Adamant: Hardest metal
Saturday, December 28, 2002

Caracas turns to Brazil for fuel shipment

news.ft.com By Andy Webb-Vidal in Caracas Published: December 28 2002 4:00 | Last Updated: December 28 2002 4:00 Venezuela is this weekend expected to take delivery of a shipment of petrol from Brazil, marking what industry analysts say will be the first time the nation has needed to import fuel in modern times.

A skeleton staff of dockers at Puerto La Cruz, in the east, were last night preparing to berth and unload the Amazon Explorer, a tanker laden with 520,000 barrels of petrol from Petrobrás, Brazil's state oil company.

That Venezuela, until a month ago the world's fifth largest exporter, has begun importing fuel demonstrates the size of the crisis gripping the country's oil industry and economy as a result of a strike by managers and workers at state-owned Petróleos de Venezuela (PDVSA).

The stoppage by an estimated 30,000 oil workers, who are demanding that President Hugo Chávez resign and call early elections, is now into its 27th day, with no sign of an end.

Ramón Espinasa, an oil industry consultant at the Inter-American Development Bank and a former chief economist at PDVSA, said the importing of petrol showed the severity of the strike at the oil company. "Its refineries are practically shut."

Before the strike began at the beginning of the month, PDVSA was producing 2.85m barrels of oil per day and exporting 2.4m b/d, with more than half going to the US.

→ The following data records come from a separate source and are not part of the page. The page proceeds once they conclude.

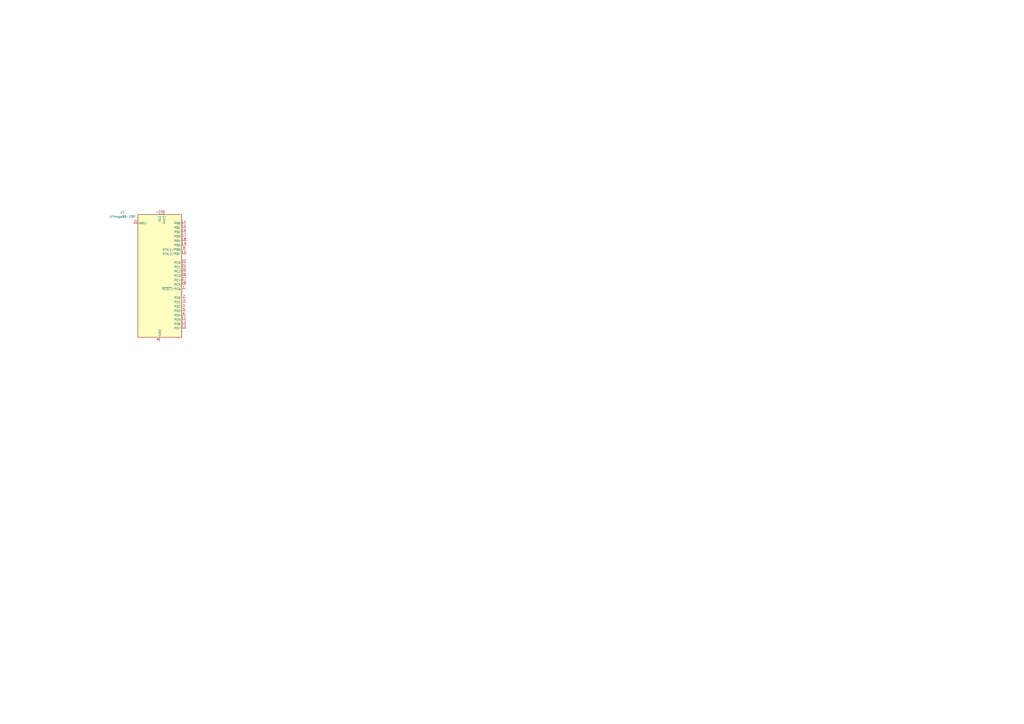
<source format=kicad_sch>
(kicad_sch
	(version 20250114)
	(generator "eeschema")
	(generator_version "9.0")
	(uuid "a6b372f0-81dd-4dd6-97c5-9ecfd327928e")
	(paper "A2")
	
	(symbol
		(lib_id "MCU_Microchip_ATmega:ATmega88-20P")
		(at 92.71 160.02 0)
		(unit 1)
		(exclude_from_sim no)
		(in_bom yes)
		(on_board yes)
		(dnp no)
		(fields_autoplaced yes)
		(uuid "5afed34a-06d7-4b52-85d0-c2808f0ad429")
		(property "Reference" "U1"
			(at 71.12 123.1198 0)
			(effects
				(font
					(size 1.27 1.27)
				)
			)
		)
		(property "Value" "ATmega88-20P"
			(at 71.12 125.6598 0)
			(effects
				(font
					(size 1.27 1.27)
				)
			)
		)
		(property "Footprint" "Package_DIP:DIP-28_W7.62mm_LongPads"
			(at 92.71 160.02 0)
			(effects
				(font
					(size 1.27 1.27)
					(italic yes)
				)
				(hide yes)
			)
		)
		(property "Datasheet" "http://ww1.microchip.com/downloads/en/DeviceDoc/Atmel-2545-8-bit-AVR-Microcontroller-ATmega48-88-168_Datasheet.pdf"
			(at 92.71 160.02 0)
			(effects
				(font
					(size 1.27 1.27)
				)
				(hide yes)
			)
		)
		(property "Description" "20MHz, 8kB Flash, 1kB SRAM, 512B EEPROM, DIP-28"
			(at 92.71 160.02 0)
			(effects
				(font
					(size 1.27 1.27)
				)
				(hide yes)
			)
		)
		(pin "7"
			(uuid "354b613e-dd5e-4ef0-a21a-6906f7d31653")
		)
		(pin "21"
			(uuid "41c1a72f-e35a-42ec-a7e6-f73bc0fea346")
		)
		(pin "23"
			(uuid "6cfb198f-7d28-4c12-8f29-7129d452a00e")
		)
		(pin "5"
			(uuid "2b3febd0-6f4e-4317-849c-e4b9094fe4b4")
		)
		(pin "6"
			(uuid "7981d13d-b302-48b4-b1d9-5488938488cc")
		)
		(pin "20"
			(uuid "4f345add-5370-4f07-aa39-0c53b612af32")
		)
		(pin "22"
			(uuid "face5f62-a448-4db3-b290-05661fc127de")
		)
		(pin "17"
			(uuid "e06d0fe8-e8b3-434d-989a-8d3efab95523")
		)
		(pin "26"
			(uuid "b264b512-7558-4f21-bdb4-cfd6ba464f36")
		)
		(pin "16"
			(uuid "0250939c-3602-4b2f-9adf-bc43c77b3cb1")
		)
		(pin "1"
			(uuid "4dfb3ba0-2645-4351-af05-6667ad4355cb")
		)
		(pin "3"
			(uuid "0dfe23e1-9efd-488d-9825-fa5ee38a3f84")
		)
		(pin "18"
			(uuid "7e80512b-a9df-47da-9efd-cde4501f2165")
		)
		(pin "25"
			(uuid "a5e24e17-471b-401d-a550-594b86c07dc2")
		)
		(pin "4"
			(uuid "9e550e0b-6e54-4461-bb81-efb082ba1209")
		)
		(pin "13"
			(uuid "562c951d-d742-4087-9019-39f52eb6e24c")
		)
		(pin "14"
			(uuid "3cbe57a2-441a-4d27-bfba-f747ffa4cb21")
		)
		(pin "15"
			(uuid "7591dc14-540c-4ad2-b0fb-1cb08866c7e6")
		)
		(pin "10"
			(uuid "f0ded600-4544-4ff2-b68f-9f61202d833b")
		)
		(pin "19"
			(uuid "7a6da839-6a93-4791-8a49-6b2029b86229")
		)
		(pin "9"
			(uuid "c35c909f-b443-4aad-9743-8400ca3605b5")
		)
		(pin "24"
			(uuid "f8df153b-f9cc-46fd-a87a-71572a9c8ef9")
		)
		(pin "28"
			(uuid "e01127af-b5c4-481d-8984-480c55bbc5c4")
		)
		(pin "8"
			(uuid "e488d41a-4547-4474-a2fe-d473d5282fa9")
		)
		(pin "27"
			(uuid "2eb84b26-9947-4562-a8cf-50a0af7788bb")
		)
		(pin "2"
			(uuid "e52921aa-f83e-4f00-b785-2a646ad49981")
		)
		(pin "11"
			(uuid "91adc8cb-213c-4c71-8bc0-dbe260c6c3cd")
		)
		(pin "12"
			(uuid "ce3af8d1-cf85-4a81-94bf-c681f9aa8273")
		)
		(instances
			(project ""
				(path "/a6b372f0-81dd-4dd6-97c5-9ecfd327928e"
					(reference "U1")
					(unit 1)
				)
			)
		)
	)
	(sheet_instances
		(path "/"
			(page "1")
		)
	)
	(embedded_fonts no)
)

</source>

But with only the refinery at Puerto La Cruz operational, refined product output has dropped to 68,000 b/d, cutting off exports and starving the domestic market of fuel and cooking gas. Motorists wait for up to 70 hours for rationed quantities of fuel in the capital.

The shipment from Brazil was requested by Mr Chávez and received the approval of both Fernando Henrique Cardoso, Brazil's president, and Luiz Inácio Lula da Silva, president-elect, who is due to take office next week.

Political opponents of Mr Chávez reacted angrily to news that fuel imports were on their way and accused the Brazilian government of interfering in Venezuela's domestic affairs.

Due to food shortages arising from the strike, Venezuela this week also began importing basic foodstuffs, including meat and milk from neighbouring Colombia and rice from the Dominican Republic.